Over 40 per cent citizens of the United States said they were worse off than the previous generation, along with those from Senegal (45%), Nigeria (54%), Kenya (53%), Ghana (47%), Brazil (49%), France (46%), Hungary (39%), Lebanon (54%) and Peru (46%).

The non-profit think tank based out of Washington D.C. asked nearly 43,000 people in 38 countries whether they felt they are doing better than the previous generation.

In Venezuela, 72 per cent people said they were worse off, closely followed by Mexico, Jordan and Argentina. Venezuela has been undergoing political unrest and economic turbulence in recent years.

As many as 88 per cent people in Vietnam said they felt better off, followed by India (69%), South Korea (68%), Japan (65%), Germany (65%), Turkey (65%), the Netherlands (64%), Sweden (64%), Poland (62%) and Spain (60%).

According to the analysis, how people are viewing the current economy of their country is a strong indicator of their response. “Some of the most positive assessments of progress over the past 50 years are found in Vietnam, India and South Korea,” the report found. “All societies that have seen dramatic economic transformations since the late 1960s, not to mention the end of armed conflict in the case of Vietnam. A majority in Turkey also share a sense of progress over the past five decades.”

The researchers observed different trends in Europe — Germans who support the Alternative for Germany party are 28 percentage points more likely to say that life is worse for people like them than those who have an unfavorable view of the anti-immigrant party. In Europe, populists tend to view the past more favorably than people who disapprove of some of the right-wing parties.

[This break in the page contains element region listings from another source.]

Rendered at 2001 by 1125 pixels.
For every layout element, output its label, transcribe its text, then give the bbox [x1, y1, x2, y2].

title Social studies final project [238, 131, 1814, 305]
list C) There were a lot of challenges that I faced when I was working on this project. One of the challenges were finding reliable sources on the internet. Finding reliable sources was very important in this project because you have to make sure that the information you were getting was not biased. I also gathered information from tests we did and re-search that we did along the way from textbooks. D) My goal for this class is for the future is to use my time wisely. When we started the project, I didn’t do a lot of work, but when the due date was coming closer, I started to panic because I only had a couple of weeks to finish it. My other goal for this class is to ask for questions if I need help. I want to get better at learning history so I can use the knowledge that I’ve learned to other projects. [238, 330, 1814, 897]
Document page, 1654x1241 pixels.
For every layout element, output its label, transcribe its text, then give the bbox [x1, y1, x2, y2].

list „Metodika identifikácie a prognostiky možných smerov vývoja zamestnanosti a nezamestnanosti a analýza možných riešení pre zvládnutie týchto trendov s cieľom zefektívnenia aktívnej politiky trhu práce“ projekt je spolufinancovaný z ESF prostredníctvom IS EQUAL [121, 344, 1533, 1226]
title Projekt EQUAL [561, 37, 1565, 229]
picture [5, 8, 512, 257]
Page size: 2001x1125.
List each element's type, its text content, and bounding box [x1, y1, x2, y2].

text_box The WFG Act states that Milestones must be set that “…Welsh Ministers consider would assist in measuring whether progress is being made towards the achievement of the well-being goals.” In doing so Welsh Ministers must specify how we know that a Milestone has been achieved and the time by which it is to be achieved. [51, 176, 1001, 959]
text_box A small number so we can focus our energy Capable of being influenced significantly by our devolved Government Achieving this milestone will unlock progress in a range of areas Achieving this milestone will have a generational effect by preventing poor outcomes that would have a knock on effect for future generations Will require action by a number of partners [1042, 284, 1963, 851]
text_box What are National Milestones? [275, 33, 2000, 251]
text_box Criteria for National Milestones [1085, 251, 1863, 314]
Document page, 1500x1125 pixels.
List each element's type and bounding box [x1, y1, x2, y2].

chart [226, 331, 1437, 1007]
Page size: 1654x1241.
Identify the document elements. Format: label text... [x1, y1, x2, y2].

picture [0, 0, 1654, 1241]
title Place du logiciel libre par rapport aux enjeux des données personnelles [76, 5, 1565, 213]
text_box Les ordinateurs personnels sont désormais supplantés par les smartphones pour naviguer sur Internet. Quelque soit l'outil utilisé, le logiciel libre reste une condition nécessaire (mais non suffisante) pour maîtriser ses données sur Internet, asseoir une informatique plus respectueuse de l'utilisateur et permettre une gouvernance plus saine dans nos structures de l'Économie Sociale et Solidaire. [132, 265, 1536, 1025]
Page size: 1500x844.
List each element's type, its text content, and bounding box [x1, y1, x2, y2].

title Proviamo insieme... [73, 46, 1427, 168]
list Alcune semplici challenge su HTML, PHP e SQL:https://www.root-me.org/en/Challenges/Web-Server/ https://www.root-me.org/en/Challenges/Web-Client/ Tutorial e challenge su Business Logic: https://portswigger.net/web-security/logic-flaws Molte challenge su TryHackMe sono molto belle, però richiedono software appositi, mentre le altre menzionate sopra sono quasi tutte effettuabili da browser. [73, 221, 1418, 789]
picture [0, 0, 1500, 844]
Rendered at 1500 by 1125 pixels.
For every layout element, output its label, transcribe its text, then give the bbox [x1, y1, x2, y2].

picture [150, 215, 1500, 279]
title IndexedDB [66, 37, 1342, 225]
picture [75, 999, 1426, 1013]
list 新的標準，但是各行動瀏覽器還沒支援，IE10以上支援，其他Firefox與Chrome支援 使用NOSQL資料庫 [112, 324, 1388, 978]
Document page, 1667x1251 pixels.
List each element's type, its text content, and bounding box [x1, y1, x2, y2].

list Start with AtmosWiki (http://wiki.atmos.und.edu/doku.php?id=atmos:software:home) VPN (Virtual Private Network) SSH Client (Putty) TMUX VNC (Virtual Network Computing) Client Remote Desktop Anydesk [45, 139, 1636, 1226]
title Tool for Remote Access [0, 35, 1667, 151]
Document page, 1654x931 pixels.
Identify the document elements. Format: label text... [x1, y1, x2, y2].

In the United States, according to a report released by the Urban Institute in June, the American middle class makes up just 26 per cent of incomes in 2014, down from 46 per cent in 1979, adjusted for inflation.The Urban Institute is a nonprofit and nonpartisan policy group. The report said upper middle class controlled 63 per cent of all income in 2014 as opposed to 30 per cent in 1979. Middle-income households in the United States are 120.8 million of the population, about as much as upper middle-class and lower-income Americans combined.